The diagram below illustrates how a buffer can move between these different states, and the role of the system software described above.
Write the pseudo-code for the four system routines and the two interrupt
handlers. You may assume that there are no critical section problems,
i.e., it is as if each of the routines executes with interrupts disabled.
You may assume that high-level data structures such as lists and the
appropriate manipulation routines exist, if you wish, but be sure to
indicate precisely what you are assuming.
In this problem, the buffer pool is maintained as a set of three queues --- emptyqu, inputqu, outputqu.
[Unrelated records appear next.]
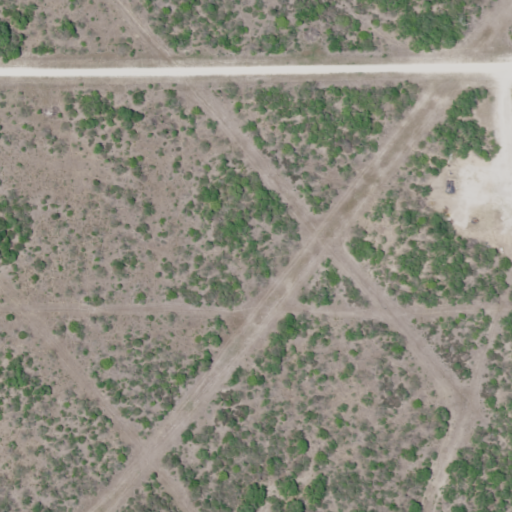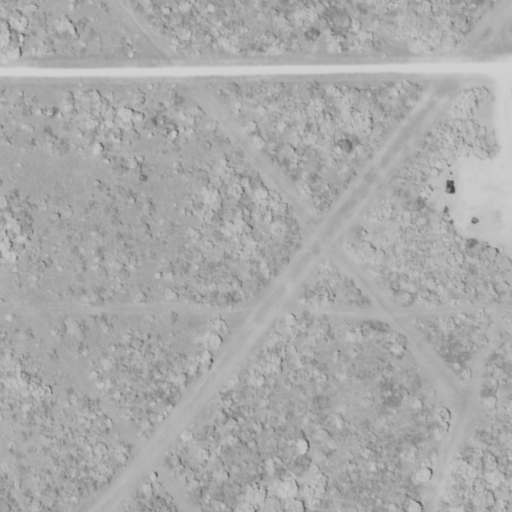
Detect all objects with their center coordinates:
road: (256, 46)
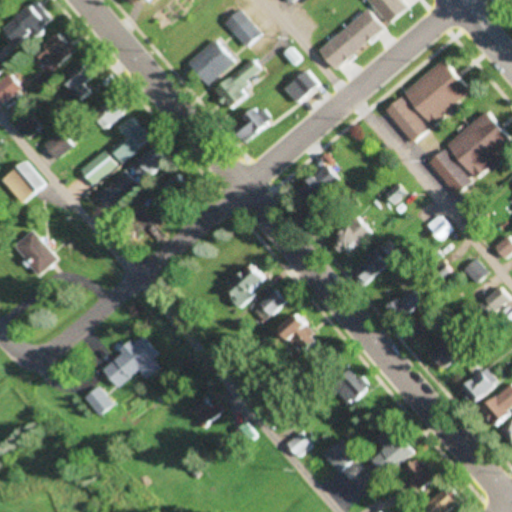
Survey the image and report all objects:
building: (291, 0)
building: (145, 2)
building: (32, 24)
building: (249, 32)
road: (483, 33)
building: (192, 37)
building: (58, 51)
building: (213, 62)
building: (80, 82)
building: (238, 85)
building: (10, 89)
building: (441, 91)
building: (114, 112)
building: (410, 119)
building: (28, 124)
building: (254, 124)
building: (484, 143)
building: (60, 145)
road: (387, 146)
building: (119, 151)
building: (153, 161)
building: (453, 172)
building: (25, 182)
road: (244, 184)
building: (180, 188)
building: (319, 188)
building: (119, 190)
building: (398, 192)
road: (69, 194)
building: (444, 227)
building: (355, 235)
building: (506, 247)
road: (294, 251)
building: (39, 252)
building: (376, 265)
building: (479, 271)
building: (250, 283)
building: (498, 302)
building: (412, 304)
building: (273, 305)
building: (429, 326)
building: (303, 332)
road: (11, 347)
building: (456, 348)
building: (136, 360)
building: (485, 386)
building: (357, 388)
road: (237, 393)
building: (101, 401)
building: (275, 406)
building: (500, 407)
building: (213, 412)
building: (509, 430)
building: (302, 444)
building: (400, 447)
building: (344, 457)
building: (426, 474)
road: (508, 508)
building: (381, 511)
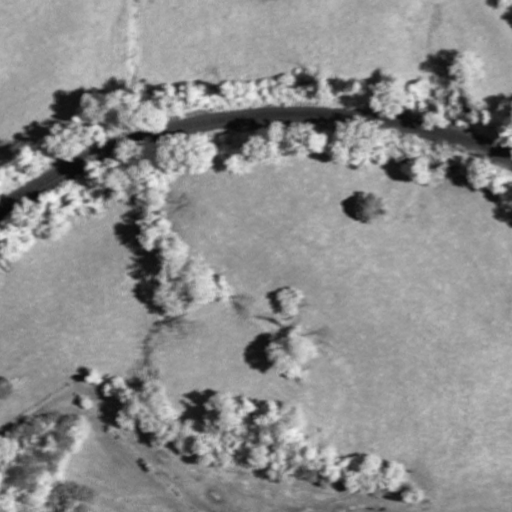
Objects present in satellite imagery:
railway: (251, 107)
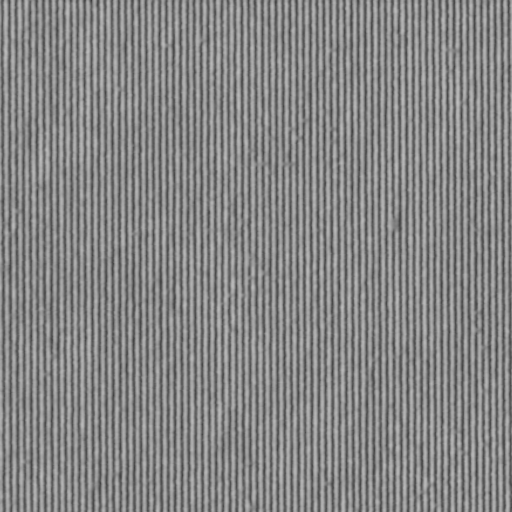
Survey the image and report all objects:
crop: (256, 256)
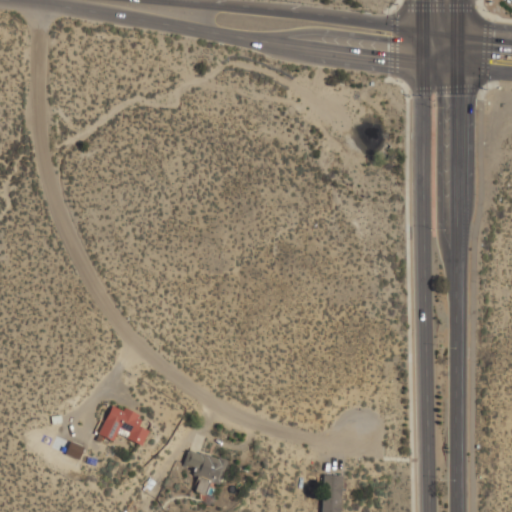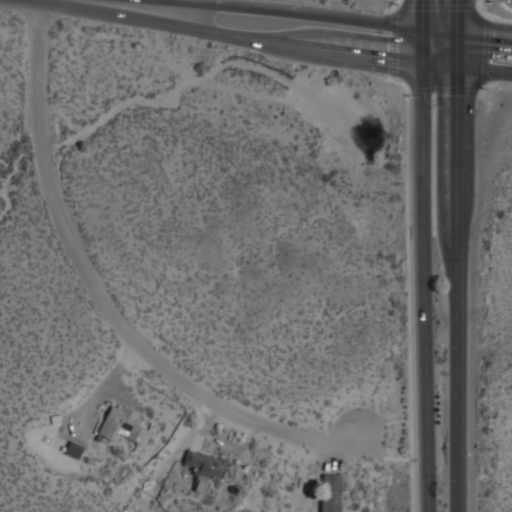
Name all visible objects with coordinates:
road: (482, 19)
road: (247, 23)
road: (423, 23)
road: (457, 24)
traffic signals: (423, 47)
traffic signals: (457, 48)
road: (467, 48)
road: (424, 279)
road: (457, 280)
road: (102, 296)
building: (121, 423)
building: (122, 424)
building: (203, 463)
building: (205, 465)
building: (329, 492)
building: (330, 492)
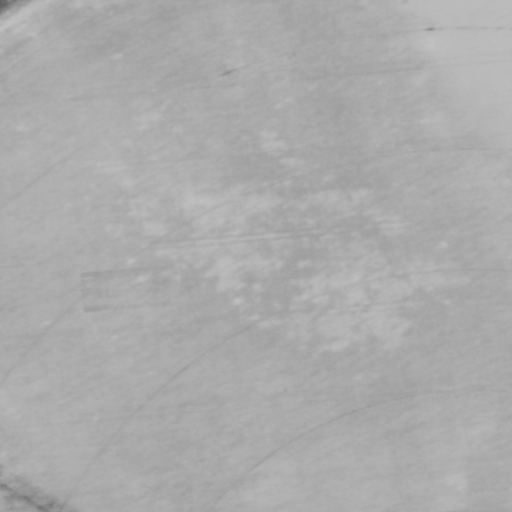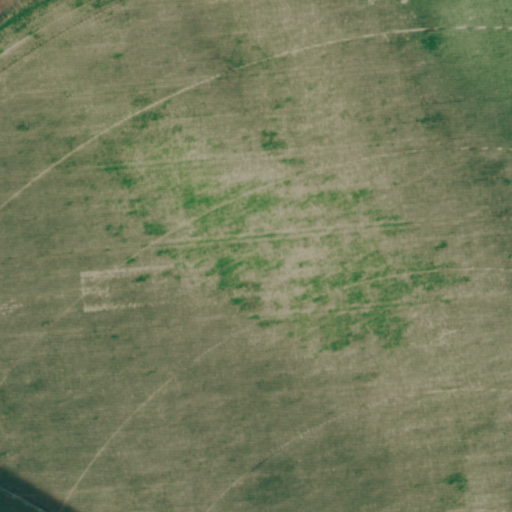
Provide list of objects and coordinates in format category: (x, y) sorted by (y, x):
crop: (256, 256)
The four system calls and the interrupt handlers use the buffers available in these queues for their computation. In addition, the two channels, INCH and OUTCH use temporary buffers for storing the data being read in or written out. inptr and outptr are pointers to buffers in the buffer pool which are being currently read by INCH or written by OUTCH.
Gbufin() {
return(remqu(inputqu));
}
Rbufin(bufptr) {
if (!input_busy){ /* INCH had to wait for an empty buffer */
inptr = bufptr; /* now, there's an empty buffer */
startread(INCH,inptr);
input_busy = TRUE;
}
else
insqu(emptyqu,bufptr);
}
Gbufout() {
return(remqu(emptyqu));
}
Rbufout(bufptr) {
if (!output_busy) { /* OUTCH had no buffers to write */
outptr = bufptr; /* now, it does */
startwrite(OUTCH,outptr);
output_busy = TRUE;
}
else
insqu(outputqu,bufptr);
}
The interrupt handlers :
IHinput(){
insqu(inputqu,inptr);
inptr = remqu(emptyqu);
if (inptr != NULL)
startread(INCH,inptr)
else
input_busy = FALSE; /* couldn't get a buffer */
}
IHoutput(){
if (!input_busy) { /* INCH had to wait for an empty buffer */
inptr = outptr; /* now, there's an empty buffer */
startread(INCH,inptr);
input_busy = TRUE;
}
else
insqu(emptyqu,outptr);
outptr = remqu(outqu);
if (outptr != NULL)
startwrite(OUTCH,outptr);
else
output_busy = FALSE; /* no output buffers, OUTCH is idle */
}
Initialization :
init() {
input_busy = TRUE;
output_busy = FALSE;
inputqu = outputqu = NULL;
for (i=0;i<MAXBUF;i++)
/* Insert the buffer node in the emptyqu */
inptr = remqu(emptyqu);
startread(INCH,inptr);
}
insqu(queue,nodeptr) : this function inserts the node pointed to by
nodeptr at the end of the queue whose head pointer is queue.
remqu(queue) : this function returns the first node of the queue
queue, returning NULL if the queue is empty.